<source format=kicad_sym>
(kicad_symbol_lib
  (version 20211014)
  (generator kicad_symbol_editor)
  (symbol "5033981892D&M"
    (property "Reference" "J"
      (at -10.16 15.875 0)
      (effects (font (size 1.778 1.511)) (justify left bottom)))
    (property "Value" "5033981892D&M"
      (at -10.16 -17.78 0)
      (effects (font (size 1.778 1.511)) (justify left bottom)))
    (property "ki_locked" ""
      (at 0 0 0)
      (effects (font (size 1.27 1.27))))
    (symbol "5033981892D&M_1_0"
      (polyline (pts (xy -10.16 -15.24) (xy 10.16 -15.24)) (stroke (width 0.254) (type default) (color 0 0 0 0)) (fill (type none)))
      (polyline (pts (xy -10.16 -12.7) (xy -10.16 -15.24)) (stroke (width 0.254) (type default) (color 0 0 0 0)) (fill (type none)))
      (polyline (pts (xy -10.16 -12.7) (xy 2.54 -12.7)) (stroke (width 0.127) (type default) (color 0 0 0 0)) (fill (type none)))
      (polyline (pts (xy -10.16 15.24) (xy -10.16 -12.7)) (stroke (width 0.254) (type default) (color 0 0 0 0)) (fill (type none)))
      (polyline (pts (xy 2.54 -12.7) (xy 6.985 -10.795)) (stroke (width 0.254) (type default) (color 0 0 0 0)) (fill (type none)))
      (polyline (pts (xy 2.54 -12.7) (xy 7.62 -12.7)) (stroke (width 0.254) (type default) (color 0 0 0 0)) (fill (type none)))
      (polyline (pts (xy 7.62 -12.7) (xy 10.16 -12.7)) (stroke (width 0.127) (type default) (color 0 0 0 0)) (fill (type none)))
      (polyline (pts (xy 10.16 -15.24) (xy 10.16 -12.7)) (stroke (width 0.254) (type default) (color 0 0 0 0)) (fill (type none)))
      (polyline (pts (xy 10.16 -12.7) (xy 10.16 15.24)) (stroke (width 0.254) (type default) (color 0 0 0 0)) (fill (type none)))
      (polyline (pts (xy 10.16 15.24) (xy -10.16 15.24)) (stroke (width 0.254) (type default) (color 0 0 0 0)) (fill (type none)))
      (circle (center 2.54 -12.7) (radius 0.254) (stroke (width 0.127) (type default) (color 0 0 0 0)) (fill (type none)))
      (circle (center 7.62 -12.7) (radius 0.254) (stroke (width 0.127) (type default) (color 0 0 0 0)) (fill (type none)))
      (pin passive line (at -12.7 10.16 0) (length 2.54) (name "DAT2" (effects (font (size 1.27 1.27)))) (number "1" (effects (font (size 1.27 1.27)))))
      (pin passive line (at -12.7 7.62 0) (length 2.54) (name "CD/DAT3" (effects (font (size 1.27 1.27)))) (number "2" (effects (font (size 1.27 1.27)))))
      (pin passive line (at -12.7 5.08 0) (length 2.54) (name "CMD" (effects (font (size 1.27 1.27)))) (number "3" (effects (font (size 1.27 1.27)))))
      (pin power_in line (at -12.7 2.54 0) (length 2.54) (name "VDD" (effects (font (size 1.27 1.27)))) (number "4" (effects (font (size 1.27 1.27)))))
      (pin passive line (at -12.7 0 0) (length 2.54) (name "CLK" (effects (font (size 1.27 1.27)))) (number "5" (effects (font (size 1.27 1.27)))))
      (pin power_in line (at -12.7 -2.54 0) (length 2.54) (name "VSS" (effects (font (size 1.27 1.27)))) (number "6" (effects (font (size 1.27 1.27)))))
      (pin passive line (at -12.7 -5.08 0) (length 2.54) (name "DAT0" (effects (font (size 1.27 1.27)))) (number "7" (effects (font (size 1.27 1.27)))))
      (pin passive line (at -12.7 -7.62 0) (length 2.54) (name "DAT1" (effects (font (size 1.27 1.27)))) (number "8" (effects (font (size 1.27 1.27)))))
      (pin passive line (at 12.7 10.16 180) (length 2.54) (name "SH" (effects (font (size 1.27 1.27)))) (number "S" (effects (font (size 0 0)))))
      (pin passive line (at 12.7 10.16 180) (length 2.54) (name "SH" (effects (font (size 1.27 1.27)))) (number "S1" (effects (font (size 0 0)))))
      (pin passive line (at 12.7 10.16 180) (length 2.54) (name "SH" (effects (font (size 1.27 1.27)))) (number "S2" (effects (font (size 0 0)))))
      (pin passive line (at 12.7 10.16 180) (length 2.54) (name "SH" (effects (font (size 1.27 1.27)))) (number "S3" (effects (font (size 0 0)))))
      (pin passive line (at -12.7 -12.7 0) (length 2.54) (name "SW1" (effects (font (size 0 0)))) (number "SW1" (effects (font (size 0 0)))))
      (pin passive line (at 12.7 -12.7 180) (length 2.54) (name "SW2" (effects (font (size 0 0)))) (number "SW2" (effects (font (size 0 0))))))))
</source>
___
The task
Output only the lines that run from the one containing "(circle (center 7.62" through the last line of the material above, both included.

Response below
      (circle (center 7.62 -12.7) (radius 0.254) (stroke (width 0.127) (type default) (color 0 0 0 0)) (fill (type none)))
      (pin passive line (at -12.7 10.16 0) (length 2.54) (name "DAT2" (effects (font (size 1.27 1.27)))) (number "1" (effects (font (size 1.27 1.27)))))
      (pin passive line (at -12.7 7.62 0) (length 2.54) (name "CD/DAT3" (effects (font (size 1.27 1.27)))) (number "2" (effects (font (size 1.27 1.27)))))
      (pin passive line (at -12.7 5.08 0) (length 2.54) (name "CMD" (effects (font (size 1.27 1.27)))) (number "3" (effects (font (size 1.27 1.27)))))
      (pin power_in line (at -12.7 2.54 0) (length 2.54) (name "VDD" (effects (font (size 1.27 1.27)))) (number "4" (effects (font (size 1.27 1.27)))))
      (pin passive line (at -12.7 0 0) (length 2.54) (name "CLK" (effects (font (size 1.27 1.27)))) (number "5" (effects (font (size 1.27 1.27)))))
      (pin power_in line (at -12.7 -2.54 0) (length 2.54) (name "VSS" (effects (font (size 1.27 1.27)))) (number "6" (effects (font (size 1.27 1.27)))))
      (pin passive line (at -12.7 -5.08 0) (length 2.54) (name "DAT0" (effects (font (size 1.27 1.27)))) (number "7" (effects (font (size 1.27 1.27)))))
      (pin passive line (at -12.7 -7.62 0) (length 2.54) (name "DAT1" (effects (font (size 1.27 1.27)))) (number "8" (effects (font (size 1.27 1.27)))))
      (pin passive line (at 12.7 10.16 180) (length 2.54) (name "SH" (effects (font (size 1.27 1.27)))) (number "S" (effects (font (size 0 0)))))
      (pin passive line (at 12.7 10.16 180) (length 2.54) (name "SH" (effects (font (size 1.27 1.27)))) (number "S1" (effects (font (size 0 0)))))
      (pin passive line (at 12.7 10.16 180) (length 2.54) (name "SH" (effects (font (size 1.27 1.27)))) (number "S2" (effects (font (size 0 0)))))
      (pin passive line (at 12.7 10.16 180) (length 2.54) (name "SH" (effects (font (size 1.27 1.27)))) (number "S3" (effects (font (size 0 0)))))
      (pin passive line (at -12.7 -12.7 0) (length 2.54) (name "SW1" (effects (font (size 0 0)))) (number "SW1" (effects (font (size 0 0)))))
      (pin passive line (at 12.7 -12.7 180) (length 2.54) (name "SW2" (effects (font (size 0 0)))) (number "SW2" (effects (font (size 0 0))))))))
</source>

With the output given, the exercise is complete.